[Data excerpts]
* * * * *

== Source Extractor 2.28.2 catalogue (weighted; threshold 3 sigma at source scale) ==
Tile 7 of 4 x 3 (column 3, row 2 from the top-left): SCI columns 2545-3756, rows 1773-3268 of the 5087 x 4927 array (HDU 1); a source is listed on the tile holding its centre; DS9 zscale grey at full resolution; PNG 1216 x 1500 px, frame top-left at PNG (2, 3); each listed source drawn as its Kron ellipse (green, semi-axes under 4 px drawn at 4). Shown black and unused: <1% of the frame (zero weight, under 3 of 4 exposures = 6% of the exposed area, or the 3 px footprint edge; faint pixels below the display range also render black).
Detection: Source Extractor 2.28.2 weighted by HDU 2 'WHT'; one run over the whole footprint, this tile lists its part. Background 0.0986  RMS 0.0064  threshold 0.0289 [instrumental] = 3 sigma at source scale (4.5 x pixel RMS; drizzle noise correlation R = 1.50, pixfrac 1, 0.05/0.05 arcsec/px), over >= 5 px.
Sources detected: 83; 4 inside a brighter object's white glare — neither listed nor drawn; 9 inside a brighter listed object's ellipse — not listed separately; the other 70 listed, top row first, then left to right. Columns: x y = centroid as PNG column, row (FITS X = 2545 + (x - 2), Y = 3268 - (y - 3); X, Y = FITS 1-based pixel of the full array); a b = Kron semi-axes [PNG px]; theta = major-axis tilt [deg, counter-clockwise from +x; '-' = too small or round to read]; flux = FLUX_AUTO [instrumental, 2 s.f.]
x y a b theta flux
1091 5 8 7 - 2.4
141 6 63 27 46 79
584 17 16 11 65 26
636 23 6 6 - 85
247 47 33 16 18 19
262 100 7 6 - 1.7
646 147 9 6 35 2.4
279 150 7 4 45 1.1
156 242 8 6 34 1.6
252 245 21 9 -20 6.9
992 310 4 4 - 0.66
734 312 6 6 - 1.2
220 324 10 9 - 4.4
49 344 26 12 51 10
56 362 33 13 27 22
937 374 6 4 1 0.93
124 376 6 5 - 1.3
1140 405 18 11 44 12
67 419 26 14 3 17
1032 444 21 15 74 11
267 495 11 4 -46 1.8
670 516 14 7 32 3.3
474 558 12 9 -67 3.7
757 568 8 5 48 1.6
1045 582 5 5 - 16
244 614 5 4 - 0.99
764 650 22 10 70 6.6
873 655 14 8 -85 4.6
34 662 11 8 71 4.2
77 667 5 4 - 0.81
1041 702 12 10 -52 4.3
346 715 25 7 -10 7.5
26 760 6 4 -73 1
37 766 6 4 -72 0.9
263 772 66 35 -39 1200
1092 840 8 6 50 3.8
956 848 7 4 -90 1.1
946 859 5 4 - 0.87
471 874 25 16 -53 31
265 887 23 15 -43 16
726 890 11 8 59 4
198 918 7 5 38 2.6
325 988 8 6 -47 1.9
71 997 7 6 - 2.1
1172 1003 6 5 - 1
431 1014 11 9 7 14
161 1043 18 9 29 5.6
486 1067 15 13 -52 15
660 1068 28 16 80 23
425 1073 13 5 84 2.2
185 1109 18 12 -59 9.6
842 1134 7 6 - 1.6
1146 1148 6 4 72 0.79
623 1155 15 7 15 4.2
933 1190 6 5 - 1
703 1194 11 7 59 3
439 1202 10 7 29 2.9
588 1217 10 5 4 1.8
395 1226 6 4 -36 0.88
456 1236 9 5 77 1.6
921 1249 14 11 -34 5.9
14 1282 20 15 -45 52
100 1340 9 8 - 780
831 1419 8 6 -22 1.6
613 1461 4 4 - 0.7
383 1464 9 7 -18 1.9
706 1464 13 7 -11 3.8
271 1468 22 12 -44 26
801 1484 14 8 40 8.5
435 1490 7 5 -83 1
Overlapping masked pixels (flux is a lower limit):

* * * * *

TASK DIRECTIONS
Write out every line of the records above as a numbered list, skipping any blank lines.

THE SOLUTION
1. == Source Extractor 2.28.2 catalogue (weighted; threshold 3 sigma at source scale) ==
2. Tile 7 of 4 x 3 (column 3, row 2 from the top-left): SCI columns 2545-3756, rows 1773-3268 of the 5087 x 4927 array (HDU 1); a source is listed on the tile holding its centre; DS9 zscale grey at full resolution; PNG 1216 x 1500 px, frame top-left at PNG (2, 3); each listed source drawn as its Kron ellipse (green, semi-axes under 4 px drawn at 4). Shown black and unused: <1% of the frame (zero weight, under 3 of 4 exposures = 6% of the exposed area, or the 3 px footprint edge; faint pixels below the display range also render black).
3. Detection: Source Extractor 2.28.2 weighted by HDU 2 'WHT'; one run over the whole footprint, this tile lists its part. Background 0.0986  RMS 0.0064  threshold 0.0289 [instrumental] = 3 sigma at source scale (4.5 x pixel RMS; drizzle noise correlation R = 1.50, pixfrac 1, 0.05/0.05 arcsec/px), over >= 5 px.
4. Sources detected: 83; 4 inside a brighter object's white glare — neither listed nor drawn; 9 inside a brighter listed object's ellipse — not listed separately; the other 70 listed, top row first, then left to right. Columns: x y = centroid as PNG column, row (FITS X = 2545 + (x - 2), Y = 3268 - (y - 3); X, Y = FITS 1-based pixel of the full array); a b = Kron semi-axes [PNG px]; theta = major-axis tilt [deg, counter-clockwise from +x; '-' = too small or round to read]; flux = FLUX_AUTO [instrumental, 2 s.f.]
5. x y a b theta flux
6. 1091 5 8 7 - 2.4
7. 141 6 63 27 46 79
8. 584 17 16 11 65 26
9. 636 23 6 6 - 85
10. 247 47 33 16 18 19
11. 262 100 7 6 - 1.7
12. 646 147 9 6 35 2.4
13. 279 150 7 4 45 1.1
14. 156 242 8 6 34 1.6
15. 252 245 21 9 -20 6.9
16. 992 310 4 4 - 0.66
17. 734 312 6 6 - 1.2
18. 220 324 10 9 - 4.4
19. 49 344 26 12 51 10
20. 56 362 33 13 27 22
21. 937 374 6 4 1 0.93
22. 124 376 6 5 - 1.3
23. 1140 405 18 11 44 12
24. 67 419 26 14 3 17
25. 1032 444 21 15 74 11
26. 267 495 11 4 -46 1.8
27. 670 516 14 7 32 3.3
28. 474 558 12 9 -67 3.7
29. 757 568 8 5 48 1.6
30. 1045 582 5 5 - 16
31. 244 614 5 4 - 0.99
32. 764 650 22 10 70 6.6
33. 873 655 14 8 -85 4.6
34. 34 662 11 8 71 4.2
35. 77 667 5 4 - 0.81
36. 1041 702 12 10 -52 4.3
37. 346 715 25 7 -10 7.5
38. 26 760 6 4 -73 1
39. 37 766 6 4 -72 0.9
40. 263 772 66 35 -39 1200
41. 1092 840 8 6 50 3.8
42. 956 848 7 4 -90 1.1
43. 946 859 5 4 - 0.87
44. 471 874 25 16 -53 31
45. 265 887 23 15 -43 16
46. 726 890 11 8 59 4
47. 198 918 7 5 38 2.6
48. 325 988 8 6 -47 1.9
49. 71 997 7 6 - 2.1
50. 1172 1003 6 5 - 1
51. 431 1014 11 9 7 14
52. 161 1043 18 9 29 5.6
53. 486 1067 15 13 -52 15
54. 660 1068 28 16 80 23
55. 425 1073 13 5 84 2.2
56. 185 1109 18 12 -59 9.6
57. 842 1134 7 6 - 1.6
58. 1146 1148 6 4 72 0.79
59. 623 1155 15 7 15 4.2
60. 933 1190 6 5 - 1
61. 703 1194 11 7 59 3
62. 439 1202 10 7 29 2.9
63. 588 1217 10 5 4 1.8
64. 395 1226 6 4 -36 0.88
65. 456 1236 9 5 77 1.6
66. 921 1249 14 11 -34 5.9
67. 14 1282 20 15 -45 52
68. 100 1340 9 8 - 780
69. 831 1419 8 6 -22 1.6
70. 613 1461 4 4 - 0.7
71. 383 1464 9 7 -18 1.9
72. 706 1464 13 7 -11 3.8
73. 271 1468 22 12 -44 26
74. 801 1484 14 8 40 8.5
75. 435 1490 7 5 -83 1
76. Overlapping masked pixels (flux is a lower limit):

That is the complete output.